At the superior margin of the pancreas, a left-to-right strategy is equally beneficial for hemorrhage prevention. It can be started by exposing the splenic artery, then moving upward into the anterior gap of the anterior renal fascia and exposing the left phrenic foot, followed by progressive exposure and treatment of the left gastric artery. From the intraoperative observation, we can find that the tissue on the upper edge of the splenic artery is relatively loose, and the main vessel that may be encountered during the separation process is the posterior gastric vessel, which has a thin diameter and can be directly dissected with the ultrasonic knife, and during the separation process of the upper edge of the splenic artery, the anterior renal fascial space can be easily accessed, and then the left diaphragmatic foot can be exposed and the left gastric artery can be treated. The dissection of the left gastric artery is equivalent to the release of the chain between the dorsal gastric tract and the diaphragmatic foot, which facilitates the exposure of the area around the common hepatic artery-an intrinsic hepatic artery and the left side of the portal vein and reduces the risk of bleeding.

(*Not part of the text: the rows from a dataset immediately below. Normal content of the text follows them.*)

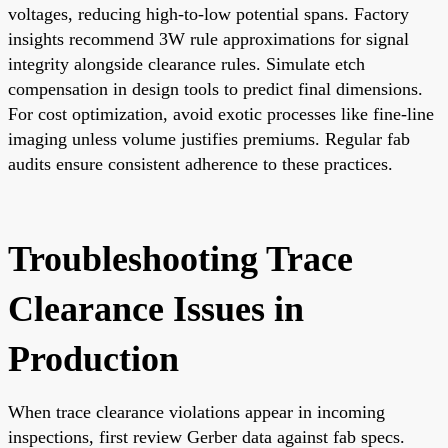
voltages, reducing high-to-low potential spans. Factory
insights recommend 3W rule approximations for signal
integrity alongside clearance rules. Simulate etch
compensation in design tools to predict final dimensions.
For cost optimization, avoid exotic processes like fine-line
imaging unless volume justifies premiums. Regular fab
audits ensure consistent adherence to these practices.
Troubleshooting Trace
Clearance Issues in
Production
When trace clearance violations appear in incoming
inspections, first review Gerber data against fab specs.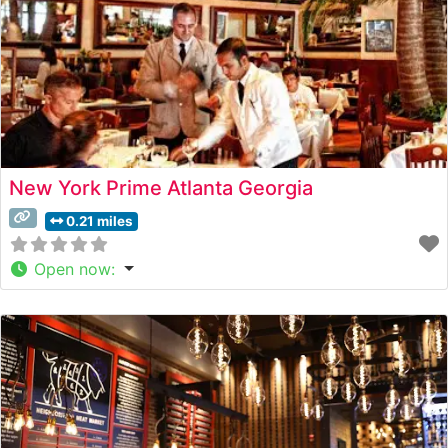
New York Prime Atlanta Georgia
0.21 miles
Open now
: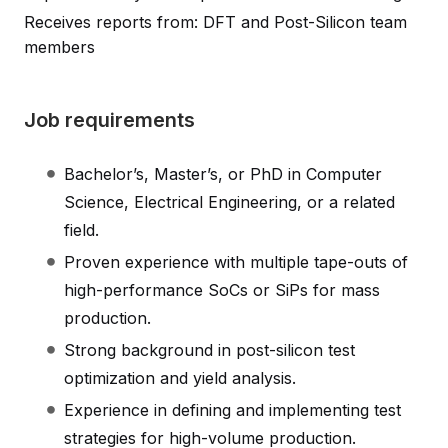
Receives reports from: DFT and Post-Silicon team
members
Job requirements
Bachelor’s, Master’s, or PhD in Computer
Science, Electrical Engineering, or a related
field.
Proven experience with multiple tape-outs of
high-performance SoCs or SiPs for mass
production.
Strong background in post-silicon test
optimization and yield analysis.
Experience in defining and implementing test
strategies for high-volume production.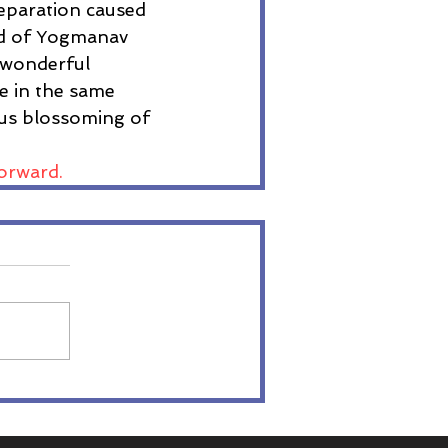
eparation caused 
rld of Yogmanav 
a wonderful 
ge in the same 
ous blossoming of 
orward. 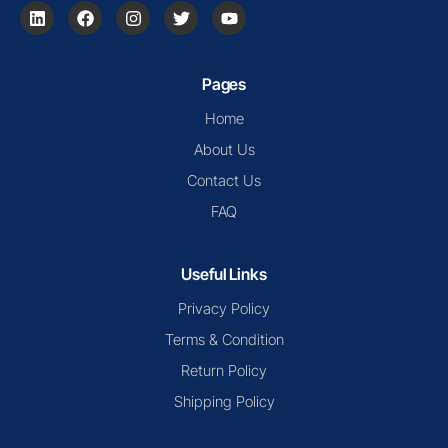
Pages
Home
About Us
Contact Us
FAQ
Useful Links
Privacy Policy
Terms & Condition
Return Policy
Shipping Policy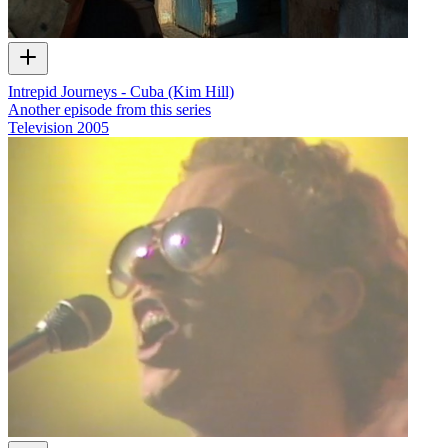
Intrepid Journeys - Cuba (Kim Hill)
Another episode from this series
Television
2005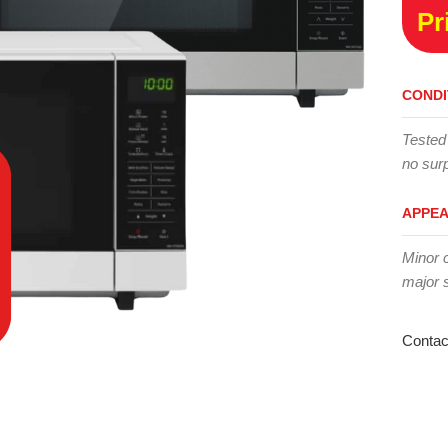
Pr
CONDI
Tested
no surp
APPE
Minor 
major 
Contac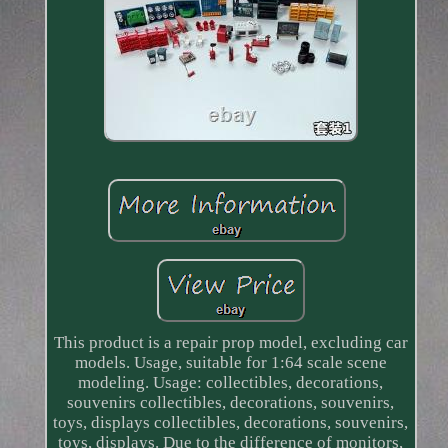
This product is a repair prop model, excluding car
models. Usage, suitable for 1:64 scale scene
modeling. Usage: collectibles, decorations,
souvenirs collectibles, decorations, souvenirs,
toys, displays collectibles, decorations, souvenirs,
toys, displays. Due to the difference of monitors,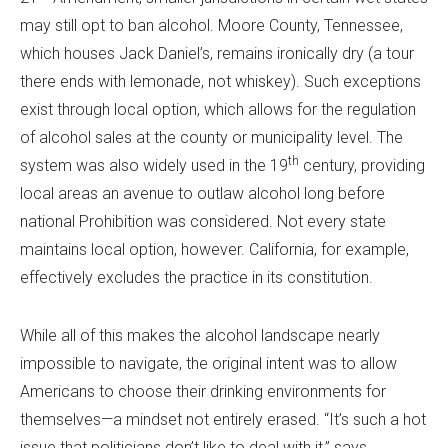
may still opt to ban alcohol. Moore County, Tennessee,
which houses Jack Daniel’s, remains ironically dry (a tour
there ends with lemonade, not whiskey). Such exceptions
exist through local option, which allows for the regulation
of alcohol sales at the county or municipality level. The
th
system was also widely used in the 19
century, providing
local areas an avenue to outlaw alcohol long before
national Prohibition was considered. Not every state
maintains local option, however. California, for example,
effectively excludes the practice in its constitution.
While all of this makes the alcohol landscape nearly
impossible to navigate, the original intent was to allow
Americans to choose their drinking environments for
themselves—a mindset not entirely erased. “It’s such a hot
issue that politicians don’t like to deal with it,” says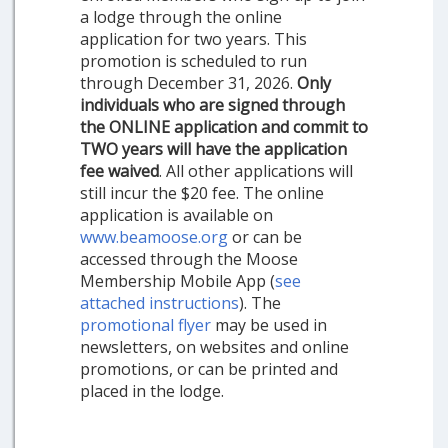
a lodge through the online
application for two years. This
promotion is scheduled to run
through December 31, 2026.
Only
individuals who are signed through
the ONLINE application and commit to
TWO years will have the application
fee waived
. All other applications will
still incur the $20 fee. The online
application is available on
www.beamoose.org
or can be
accessed through the Moose
Membership Mobile App (
see
attached instructions
). The
promotional flyer
may be used in
newsletters, on websites and online
promotions, or can be printed and
placed in the lodge.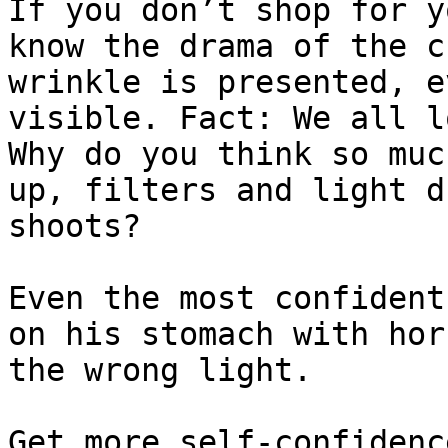
If you don’t shop for y
know the drama of the c
wrinkle is presented, e
visible. Fact: We all l
Why do you think so muc
up, filters and light d
shoots?

Even the most confident
on his stomach with hor
the wrong light.

Get more self-confidenc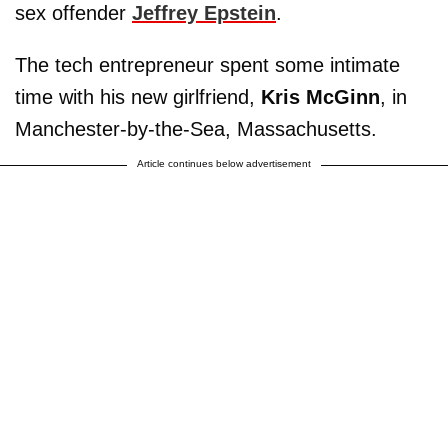
sex offender
Jeffrey Epstein
.
The tech entrepreneur spent some intimate
time with his new girlfriend,
Kris McGinn
, in
Manchester-by-the-Sea, Massachusetts.
Article continues below advertisement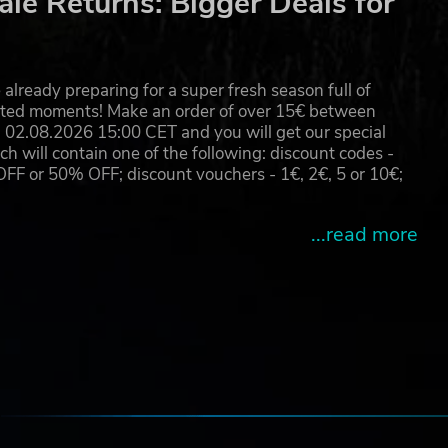
le Returns: Bigger Deals for
already preparing for a super fresh season full of
eated moments! Make an order of over 15€ between
02.08.2026 15:00 CET and you will get our special
will contain one of the following: discount codes -
 or 50% OFF; discount vouchers - 1€, 2€, 5 or 10€;
...read more
e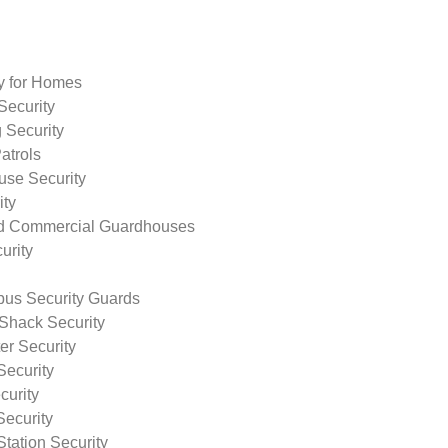
ty for Homes
Security
 Security
atrols
use Security
ity
nd Commercial Guardhouses
urity
us Security Guards
Shack Security
r Security
Security
curity
Security
tation Security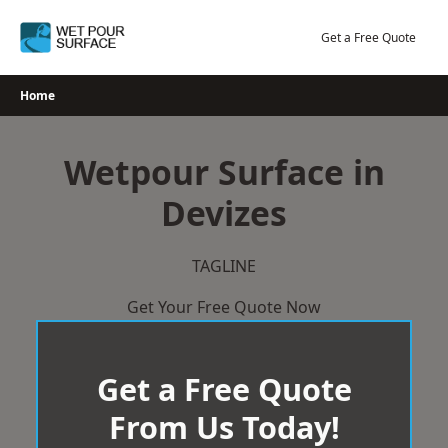
Skip
to
Get a Free Quote
content
Home
Wetpour Surface in
Devizes
TAGLINE
Get Your Free Quote Now
Get a Free Quote
From Us Today!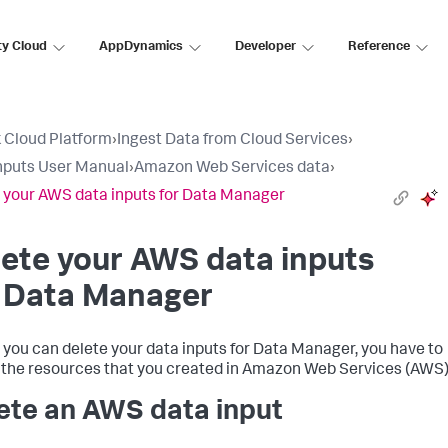
ty Cloud
AppDynamics
Developer
Reference
 Cloud Platform
›
Ingest Data from Cloud Services
›
nputs User Manual
›
Amazon Web Services data
›
 your AWS data inputs for Data Manager
ete your AWS data inputs
r Data Manager
 you can delete your data inputs for Data Manager, you have to
 the resources that you created in Amazon Web Services (AWS)
ete an AWS data input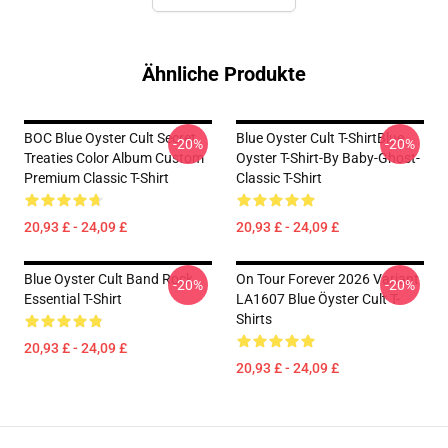
Ähnliche Produkte
BOC Blue Oyster Cult Secret
Blue Oyster Cult T-ShirtBlue
-20%
-20%
Treaties Color Album Custom
Oyster T-Shirt-By Baby-Ghost-
Premium Classic T-Shirt
Classic T-Shirt
20,93 £ - 24,09 £
20,93 £ - 24,09 £
Blue Oyster Cult Band Rock
On Tour Forever 2026 Variant
-20%
-20%
Essential T-Shirt
LA1607 Blue Öyster Cult T-
Shirts
20,93 £ - 24,09 £
20,93 £ - 24,09 £
Footer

Strategically, the lymph node dissection in front of the common hepatic artery (8a) and around the innominate hepatic artery (12a) should be placed at the end of the whole dissection procedure. Because lymph node dissection here is the most risky, it requires treatment of the right gastric vein, coronary vein, and involves separation of the anterior portal vein gap and protection of the common bile duct, and in case of accident it is likely to require intermediate open treatment. However, this site is located in the middle of the epigastrium and does not require a large incision for open treatment. The advantage of putting it at the end of the treatment is that the treatment of other sites has already been completed once open treatment is needed, and the advantages of lumpectomy have been brought into play. Personally, it is more convenient for the operator to stand on the right side of the patient during lymphatic dissection in groups 8a and 12a, mainly because the operation from the right lower abdominal puncture port facilitates the separation of the anterior portal vein gap and the operation within the hepatoduodenal ligament. The detachment of the duodenum facilitates the exposure of this area.
In conclusion, laparoscopic radical surgery for gastric cancer is a complex lumpectomy, and lymphatic dissection is its difficulty, mainly because the dissection process needs to span multiple surgical levels, requires the treatment of more complex vascular variants, and carries a high risk of intraoperative bleeding. The bottom-up, left-to-right detachment step helps to better grasp the surgical level and effectively control the risk of intraoperative bleeding.